##### SELECTED EXCERPT

Date: Thu, 25 Apr 2013 09:29:07 -0400
From: "bfields@fieldses.org" <bfields@fieldses.org>
To: David Wysochanski <dwysocha@redhat.com>
Cc: "Myklebust, Trond" <Trond.Myklebust@netapp.com>,
        Dave Chiluk <chiluk@canonical.com>,
        "linux-nfs@vger.kernel.org" <linux-nfs@vger.kernel.org>,
        "linux-kernel@vger.kernel.org" <linux-kernel@vger.kernel.org>
Subject: Re: [PATCH] NFSv4: Use exponential backoff delay for NFS4_ERRDELAY
Message-ID: <20130425132907.GB31851@fieldses.org>
References: <1366836949-18465-1-git-send-email-chiluk@canonical.com>
 <1366838926.22397.25.camel@leira.trondhjem.org>
 <5178549A.7010402@canonical.com>
 <1366842905.22397.49.camel@leira.trondhjem.org>
 <1366892374.26249.294.camel@localhost.localdomain>
MIME-Version: 1.0
Content-Type: text/plain; charset=us-ascii
In-Reply-To: <1366892374.26249.294.camel@localhost.localdomain>
Sender: linux-nfs-owner@vger.kernel.org

On Thu, Apr 25, 2013 at 08:19:34AM -0400, David Wysochanski wrote:
> On Wed, 2013-04-24 at 22:35 +0000, Myklebust, Trond wrote:
> > On Wed, 2013-04-24 at 16:54 -0500, Dave Chiluk wrote:
> > > On 04/24/2013 04:28 PM, Myklebust, Trond wrote:
> > > > On Wed, 2013-04-24 at 15:55 -0500, Dave Chiluk wrote:
> > > >> Changing the retry to start at NFS4_POLL_RETRY_MIN and exponentially grow
> > > >> to NFS4_POLL_RETRY_MAX allow for faster handling of these error conditions.
> > > >>
> > > >> Additionally this alleviates an interoperability problem with the AIX NFSv4
> > > >> Server.  The AIX server frequently (2 out of 3) returns NFS4ERR_DELAY, on a
> > > >> close when it happens in close proximity to a RELEASE_LOCKOWNER.  This would
> > > >> cause a linux client to hang for 15 seconds.

##########

• _STATED EXERCISE 1_
In the message, how long would a Linux client hang because of the AIX server's delay responses?
• _STATED EXERCISE 2_
Repeat the message's text word for word, starting with "On Thu, Apr" and going on through "these error conditions.".
The rows that come after the message are separate material and are not part of it.

##### EXTRACTED MATERIAL

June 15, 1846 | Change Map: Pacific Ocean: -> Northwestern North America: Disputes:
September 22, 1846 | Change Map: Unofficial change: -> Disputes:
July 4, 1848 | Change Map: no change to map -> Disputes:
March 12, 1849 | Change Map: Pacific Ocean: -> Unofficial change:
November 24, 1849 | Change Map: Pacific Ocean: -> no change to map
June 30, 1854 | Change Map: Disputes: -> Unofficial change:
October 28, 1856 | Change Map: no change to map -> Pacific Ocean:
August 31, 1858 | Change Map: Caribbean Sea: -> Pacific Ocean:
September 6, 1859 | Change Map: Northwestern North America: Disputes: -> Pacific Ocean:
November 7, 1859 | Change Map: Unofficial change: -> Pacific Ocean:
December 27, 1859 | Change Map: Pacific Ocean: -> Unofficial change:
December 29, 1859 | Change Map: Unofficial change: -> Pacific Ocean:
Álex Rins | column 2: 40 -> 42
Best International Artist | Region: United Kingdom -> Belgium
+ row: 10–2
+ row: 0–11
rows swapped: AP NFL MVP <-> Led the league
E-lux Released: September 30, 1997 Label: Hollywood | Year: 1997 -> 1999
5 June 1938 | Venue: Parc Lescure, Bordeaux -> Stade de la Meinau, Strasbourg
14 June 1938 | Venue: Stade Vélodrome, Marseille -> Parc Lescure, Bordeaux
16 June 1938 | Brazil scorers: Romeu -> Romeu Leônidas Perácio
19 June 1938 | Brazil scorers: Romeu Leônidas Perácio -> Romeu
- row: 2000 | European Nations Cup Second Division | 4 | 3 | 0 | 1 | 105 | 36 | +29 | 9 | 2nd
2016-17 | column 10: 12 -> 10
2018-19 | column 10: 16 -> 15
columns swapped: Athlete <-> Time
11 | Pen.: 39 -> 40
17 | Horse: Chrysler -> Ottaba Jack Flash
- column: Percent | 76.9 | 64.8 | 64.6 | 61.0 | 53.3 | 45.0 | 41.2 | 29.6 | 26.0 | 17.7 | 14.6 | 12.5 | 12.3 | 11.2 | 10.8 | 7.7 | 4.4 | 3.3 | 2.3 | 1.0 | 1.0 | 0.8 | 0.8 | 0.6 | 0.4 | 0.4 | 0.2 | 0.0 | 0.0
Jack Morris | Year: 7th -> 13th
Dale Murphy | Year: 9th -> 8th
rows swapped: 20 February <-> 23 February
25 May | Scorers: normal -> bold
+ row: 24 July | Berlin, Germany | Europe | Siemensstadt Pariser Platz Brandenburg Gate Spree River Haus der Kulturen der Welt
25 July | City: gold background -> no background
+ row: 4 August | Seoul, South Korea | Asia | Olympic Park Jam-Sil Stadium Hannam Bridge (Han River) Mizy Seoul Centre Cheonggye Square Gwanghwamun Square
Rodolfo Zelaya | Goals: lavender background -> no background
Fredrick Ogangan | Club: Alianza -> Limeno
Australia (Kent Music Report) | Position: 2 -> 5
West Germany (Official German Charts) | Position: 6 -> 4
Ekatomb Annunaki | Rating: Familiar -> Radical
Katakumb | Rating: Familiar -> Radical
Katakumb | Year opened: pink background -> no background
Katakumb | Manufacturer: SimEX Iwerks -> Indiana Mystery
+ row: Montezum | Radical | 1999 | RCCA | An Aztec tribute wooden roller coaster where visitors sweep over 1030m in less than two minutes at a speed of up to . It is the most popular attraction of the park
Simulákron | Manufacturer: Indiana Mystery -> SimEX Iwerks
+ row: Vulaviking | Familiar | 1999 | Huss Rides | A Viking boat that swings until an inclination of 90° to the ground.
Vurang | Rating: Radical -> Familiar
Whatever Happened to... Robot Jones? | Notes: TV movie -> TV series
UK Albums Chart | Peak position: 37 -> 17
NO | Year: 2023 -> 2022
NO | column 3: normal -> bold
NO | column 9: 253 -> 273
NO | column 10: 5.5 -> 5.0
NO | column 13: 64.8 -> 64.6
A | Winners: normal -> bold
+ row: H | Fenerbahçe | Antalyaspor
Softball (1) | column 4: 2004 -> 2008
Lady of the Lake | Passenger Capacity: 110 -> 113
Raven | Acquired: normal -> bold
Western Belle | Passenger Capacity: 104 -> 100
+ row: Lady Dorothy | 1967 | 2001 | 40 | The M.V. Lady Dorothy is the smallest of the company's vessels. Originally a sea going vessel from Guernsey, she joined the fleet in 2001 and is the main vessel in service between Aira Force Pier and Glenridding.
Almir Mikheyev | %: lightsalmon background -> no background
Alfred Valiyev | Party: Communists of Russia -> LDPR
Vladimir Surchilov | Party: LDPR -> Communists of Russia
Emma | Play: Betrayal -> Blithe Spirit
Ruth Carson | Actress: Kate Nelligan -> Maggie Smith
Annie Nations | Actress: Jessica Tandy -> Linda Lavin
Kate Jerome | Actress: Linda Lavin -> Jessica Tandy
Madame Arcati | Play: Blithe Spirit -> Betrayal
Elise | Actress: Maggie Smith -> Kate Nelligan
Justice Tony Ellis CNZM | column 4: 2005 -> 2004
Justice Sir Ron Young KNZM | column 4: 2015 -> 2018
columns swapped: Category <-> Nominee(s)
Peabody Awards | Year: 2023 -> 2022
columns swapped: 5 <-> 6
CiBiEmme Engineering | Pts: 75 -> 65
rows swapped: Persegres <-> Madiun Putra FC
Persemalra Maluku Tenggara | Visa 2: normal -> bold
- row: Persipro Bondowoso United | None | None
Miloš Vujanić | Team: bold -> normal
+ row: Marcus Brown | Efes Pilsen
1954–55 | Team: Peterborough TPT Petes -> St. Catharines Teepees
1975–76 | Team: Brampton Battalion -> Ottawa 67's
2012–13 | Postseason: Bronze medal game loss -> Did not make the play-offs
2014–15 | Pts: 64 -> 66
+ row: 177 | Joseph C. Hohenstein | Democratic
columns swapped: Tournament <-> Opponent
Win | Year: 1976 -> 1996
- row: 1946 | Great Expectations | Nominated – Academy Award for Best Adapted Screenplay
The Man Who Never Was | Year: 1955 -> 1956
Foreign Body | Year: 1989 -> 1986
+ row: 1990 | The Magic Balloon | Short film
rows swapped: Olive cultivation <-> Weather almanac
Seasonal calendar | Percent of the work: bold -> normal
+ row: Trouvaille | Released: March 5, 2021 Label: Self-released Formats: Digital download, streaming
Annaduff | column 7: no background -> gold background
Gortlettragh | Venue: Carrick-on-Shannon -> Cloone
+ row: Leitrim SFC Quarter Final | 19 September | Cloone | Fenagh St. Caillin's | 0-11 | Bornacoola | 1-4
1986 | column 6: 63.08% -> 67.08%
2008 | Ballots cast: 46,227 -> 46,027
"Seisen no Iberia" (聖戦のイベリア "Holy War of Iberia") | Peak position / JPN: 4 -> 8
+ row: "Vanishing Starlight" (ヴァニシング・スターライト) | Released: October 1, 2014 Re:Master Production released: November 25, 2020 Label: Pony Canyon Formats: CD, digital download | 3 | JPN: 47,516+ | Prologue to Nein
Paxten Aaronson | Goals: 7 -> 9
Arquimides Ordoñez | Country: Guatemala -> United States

##########

• _EXPECTED ANSWER 1_
15 seconds

• _EXPECTED ANSWER 2_
On Thu, Apr 25, 2013 at 08:19:34AM -0400, David Wysochanski wrote:
> On Wed, 2013-04-24 at 22:35 +0000, Myklebust, Trond wrote:
> > On Wed, 2013-04-24 at 16:54 -0500, Dave Chiluk wrote:
> > > On 04/24/2013 04:28 PM, Myklebust, Trond wrote:
> > > > On Wed, 2013-04-24 at 15:55 -0500, Dave Chiluk wrote:
> > > >> Changing the retry to start at NFS4_POLL_RETRY_MIN and exponentially grow
> > > >> to NFS4_POLL_RETRY_MAX allow for faster handling of these error conditions.